Mit 223 SW-Abbildungen. Der Florentiner Künstler Benvenuto Cellini (1500-1571) zählte zu den bedeutendsten Goldschmieden, Medailleurs und Bildhauern seiner Zeit. Er arbeitete u. a. für die Päpste in Rom, die Medici in Florenz und den französischen König. Neben seinen Tätigkeiten als Künstler und Handwerker verfasste er mehrere kunsttheoretische Traktate und eine Autobiografie. Der Band würdigt die verschiedenen Aspekte seines Schaffens.

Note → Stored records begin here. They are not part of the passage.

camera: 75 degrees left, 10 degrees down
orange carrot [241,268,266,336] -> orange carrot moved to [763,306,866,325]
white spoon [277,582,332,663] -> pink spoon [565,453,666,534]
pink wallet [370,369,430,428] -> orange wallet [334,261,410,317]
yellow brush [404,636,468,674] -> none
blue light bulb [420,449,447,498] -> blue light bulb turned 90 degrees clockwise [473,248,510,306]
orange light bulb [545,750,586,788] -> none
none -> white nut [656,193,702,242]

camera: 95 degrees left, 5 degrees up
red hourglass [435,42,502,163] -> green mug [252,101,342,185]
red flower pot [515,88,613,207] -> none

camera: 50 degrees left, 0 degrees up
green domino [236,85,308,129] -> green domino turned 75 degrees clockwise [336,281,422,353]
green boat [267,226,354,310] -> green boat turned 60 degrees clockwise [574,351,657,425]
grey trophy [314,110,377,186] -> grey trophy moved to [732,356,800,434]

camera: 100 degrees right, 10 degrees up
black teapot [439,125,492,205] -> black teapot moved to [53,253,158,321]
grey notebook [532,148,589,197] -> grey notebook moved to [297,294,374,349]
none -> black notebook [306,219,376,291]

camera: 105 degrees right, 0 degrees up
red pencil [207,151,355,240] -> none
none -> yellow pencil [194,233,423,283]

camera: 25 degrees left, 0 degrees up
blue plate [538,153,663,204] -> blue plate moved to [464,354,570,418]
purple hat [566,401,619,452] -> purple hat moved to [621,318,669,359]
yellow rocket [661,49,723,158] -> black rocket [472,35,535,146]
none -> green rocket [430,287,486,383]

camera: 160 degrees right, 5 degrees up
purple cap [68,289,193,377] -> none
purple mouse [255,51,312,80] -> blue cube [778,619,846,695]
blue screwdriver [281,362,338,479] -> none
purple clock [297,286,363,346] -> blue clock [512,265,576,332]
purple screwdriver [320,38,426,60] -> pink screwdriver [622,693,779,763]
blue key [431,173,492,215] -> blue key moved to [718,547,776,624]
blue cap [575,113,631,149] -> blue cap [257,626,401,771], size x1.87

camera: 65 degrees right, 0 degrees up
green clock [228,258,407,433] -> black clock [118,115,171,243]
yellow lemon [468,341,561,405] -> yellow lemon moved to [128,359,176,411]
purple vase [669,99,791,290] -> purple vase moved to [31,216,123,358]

Zunächst wird die kulturelle Situation in Florenz sowie die Beziehung zwischen Kunst und Politik in der Zeit Cosimo I. skizziert, dann folgen Beiträge über die Begriffe idea und disegno, über Cellini als Zeichner, Goldschmied und Bildhauer, die Paragone-Debatte (der sog. "Rangstreit der Künste") und die Frage der Mehransichtigkeit der Skulptur, die Rezeption der Antike in der Zeit Cellinis und die Probleme der Autobiografie.
Rezensionsnotiz zu
Frankfurter Allgemeine Zeitung, 15.03.2004
Dieser von Alessandro Nova und Anna Schreurs herausgegebene Band zu einer Tagung aus Anlass von Benvenuto Cellinis fünfhundertstem Geburtstag verknüpfe, lobt Christine Tauber, "in vorbildlicher Weise" die beiden bislang getrennten Umgangsweisen mit dem Phänomen Cellini, einer der, wie die Rezensentin hervorhebt, "schillerndsten und interessantesten Künstlerpersönlichkeiten" der italienischen Renaissance. Bislang haben, erklärt die Rezensentin, nämlich entweder Kunsthistoriker sich den Werken Cellinis zugewandt, und verfuhren dabei recht naiv mit der autobiografischen Selbstkonstruktion des Künstlers, oder aber Literaturwissenschaftler haben sich allein mit den Feinheiten dieser künstlerischen Selbststilisierung beschäftigt. Dieser Band nun verknüpft zur Freude der Rezensentin beide Stränge.
Rezensionsnotiz zu
Süddeutsche Zeitung, 14.01.2004
Der vorliegende Band, informiert Christiane Kruse, versammele die Ergebnisse einer Tagung der Cellini-Gesellschaft in Frankfurt. Mit Frankfurt, erläutert die Rezensentin, sei Cellini insofern verbunden, als Goethe Cellinis Autobiografie "La Vita" übersetzt hatte. Dem exzentrischen Renaissancekünstler Benvenuto Cellini gelang es schon zu Lebzeiten, an seinem eigenen Mythos zu arbeiten, indem er u.a. behauptete, drei Morde auf dem Gewissen zu haben. Dem für Cellini zwingenden Verhältnis von Kunst und Gewalt spürt laut Kruse Michael Cole nach, Autor der jüngsten und vielbeachteten Cellini-Biografie, der dessen Entwürfe für ein Familienwappen untersucht. Der vorliegende Sammelband sei in sieben Themengebiete untergliedert, so Kruse, doch wie ein Basso ostinato ziehe sich die Beschäftigung mit Cellinis "Vita" durch das Buch. So befasse sich Klaus Herding direkt mit der Goetheschen Übersetzung und Auseinandersetzung mit dem Künstler, der für Goethe ebenso Identifikationsfigur wie Widerpart war. Horst Bredekamp wiederum knöpfe sich die Geschichte mit den drei Morden vor, um zu zeigen, wie Kunst und Leben in der Person Cellinis den "Status der Metapher unterlaufen", zitiert die Rezensentin.